### Reading text
┏━━

Using Stream with an AI agent¶
Stream is built to be driven by an AI coding agent (such as Claude Code) as well as by a human. There are two layers of programmatic support: an MCP server that lets an agent run and inspect optimizations as a tool, and typed IR models for structured results.
The MCP server¶
Stream ships an MCP (Model Context Protocol) server so an agent can submit and inspect TETRA constraint-optimization jobs as tool calls. It needs the [mcp] extra:
pip install -e ".[mcp]"
Launch it (STDIO / JSON-RPC transport) from the repo root:
python3 -c "from stream.mcp.server import mcp; mcp.run(transport='stdio')"

┗━━

### Supplied material
┏━━

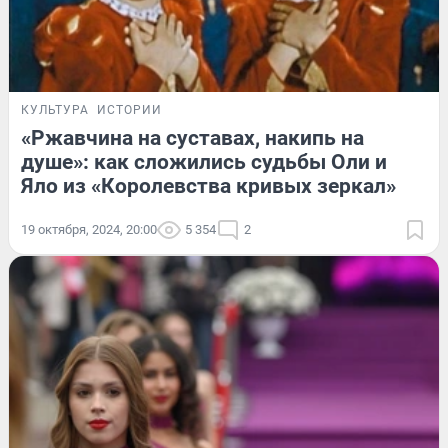
КУЛЬТУРА
ИСТОРИИ
«Ржавчина на суставах, накипь на
душе»: как сложились судьбы Оли и
Яло из «Королевства кривых зеркал»
19 октября, 2024, 20:00
5 354
2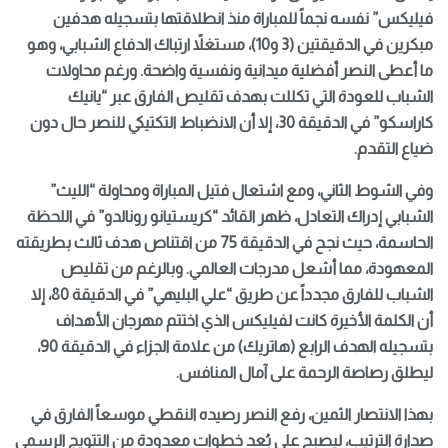
فيليكس” نفسه نجماً للمباراة منذ انطلاقتها بتسجيله هدفين
مبكرين في الدقيقتين (3 و10)، مستغلاً ارتباك الدفاع الشبابي، وهو
ما أعطى النصر أفضلية ميدانية ونفسية واضحة. ورغم محاولات
الشباب للعودة التي تكللت بهدف تقليص الفارق عبر “يانيك
كاراسكو” في الدقيقة 30، إلا أن الانضباط التكتيكي للنصر حال دون
ضياع التقدم.
وفي الشوط الثاني، ومع اشتعال فتيل المباراة ومحاولة “الليث”
الشبابي إدراك التعادل، ظهر القائد “كريستيانو رونالدو” في اللحظة
الحاسمة، حيث نجح في الدقيقة 75 من اقتناص هدف ثالث بطريقته
المعهودة، مما أشعل مدرجات العالمي. وبالرغم من تقليص
الشباب للفارق مجدداً عن طريق “علي البليهي” في الدقيقة 80، إلا
أن الكلمة الأخيرة كانت لفيليكس الذي اختتم مهرجان الأهداف
بتسجيله الهدف الرابع (هاتريك) من علامة الجزاء في الدقيقة 90،
ليطلق رصاصة الرحمة على آمال المنافس.
بهذا الانتصار الثمين، رفع النصر رصيده النقطي موسعاً الفارق في
صدارة الترتيب، ليصبح على بُعد خطوات معدودة من التتويج الرسمي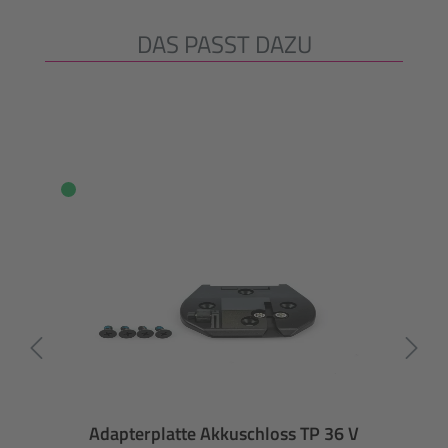
DAS PASST DAZU
Produktgalerie überspringen
Adapterplatte Akkuschloss TP 36 V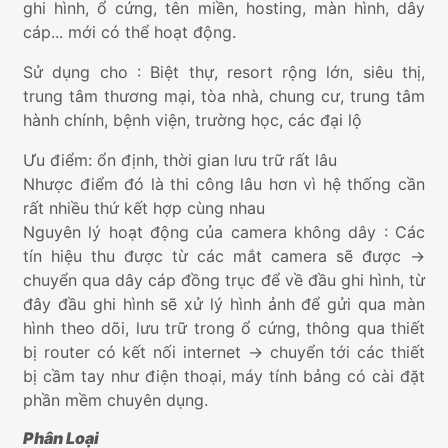
ghi hình, ổ cứng, tên miền, hosting, màn hình, dây
cáp... mới có thể hoạt động.
Sử dụng cho : Biệt thự, resort rộng lớn, siêu thị,
trung tâm thương mại, tòa nhà, chung cư, trung tâm
hành chính, bệnh viện, trường học, các đại lộ
Ưu điểm: ổn định, thời gian lưu trữ rất lâu
Nhược điểm đó là thi công lâu hơn vì hệ thống cần
rất nhiều thứ kết hợp cùng nhau
Nguyên lý hoạt động của camera không dây : Các
tín hiệu thu được từ các mắt camera sẽ được ->
chuyển qua dây cáp đồng trục để về đầu ghi hình, từ
đây đầu ghi hình sẽ xử lý hình ảnh để gửi qua màn
hình theo dõi, lưu trữ trong ổ cứng, thông qua thiết
bị router có kết nối internet -> chuyển tới các thiết
bị cầm tay như điện thoại, máy tính bảng có cài đặt
phần mềm chuyên dụng.
Phân Loại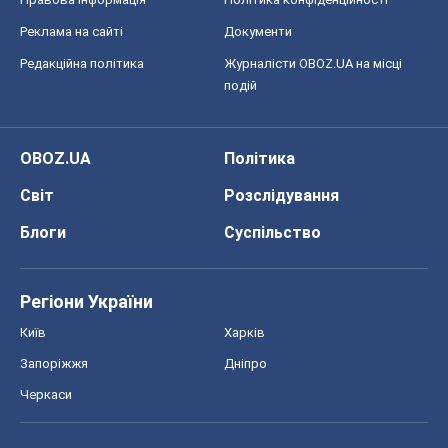
Запоріжжя
Дніпро
Черкаси
Спорт
Футбол
Баскетбол
Хокей
Бокс
Формула-1
Моя школа
ГДЗ
Підручники
Онлайн уроки
ДПА
ЗНО
НМТ
СНД посібники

┗━━

### List of tasks
• A. Copy the passage of the Stream AI agent page between "Using Stream with" and "for structured results.", inclusive.
• B. Extend the Stream documentation page on using an AI agent, picking up after its final line.

### Task answers
• A.
Using Stream with an AI agent¶
Stream is built to be driven by an AI coding agent (such as Claude Code) as well as by a human. There are two layers of programmatic support: an MCP server that lets an agent run and inspect optimizations as a tool, and typed IR models for structured results.

• B.
The server (stream/mcp/server.py, name stream) exposes six tools:
| Tool | Purpose |
|---|---|
run_optimization(hardware, workload, mapping, output_path, backend, ...) | Submit a CO job; returns a job_id immediately and solves in the background. |
poll_optimization(job_id) | Check status: pending / running / complete / failed / not_found. |
get_workload_ir(workload=None, experiment_id=None) | The workload graph as WorkloadIR JSON. |
get_accelerator_ir(hardware=None, experiment_id=None) | The hardware model as AcceleratorIR JSON. |
get_allocation_ir(job_id) | The allocation result as AllocationIR JSON (three persona views). |
get_solve_stats(job_id) | MILP solve statistics (objective, time, gap, node count, backend). |
Typical flow: run_optimization(...) → poll poll_optimization(job_id) until complete → inspect with get_allocation_ir(job_id) and get_solve_stats(job_id).
Typed IR for structured results¶
When an agent (or any tool) needs machine-readable output instead of console text, use the IR models. They wrap the internal objects and serialize cleanly to JSON:
from stream.ir import WorkloadIR, AcceleratorIR, AllocationIR
# after running optimize_allocation_co_generic(...) -> ctx
workload_ir = WorkloadIR.from_internal(ctx.get("workload"))
accelerator_ir = AcceleratorIR.from_internal(ctx.get("accelerator"))
allocation_ir = AllocationIR.from_internal(ctx.get("scheduler"))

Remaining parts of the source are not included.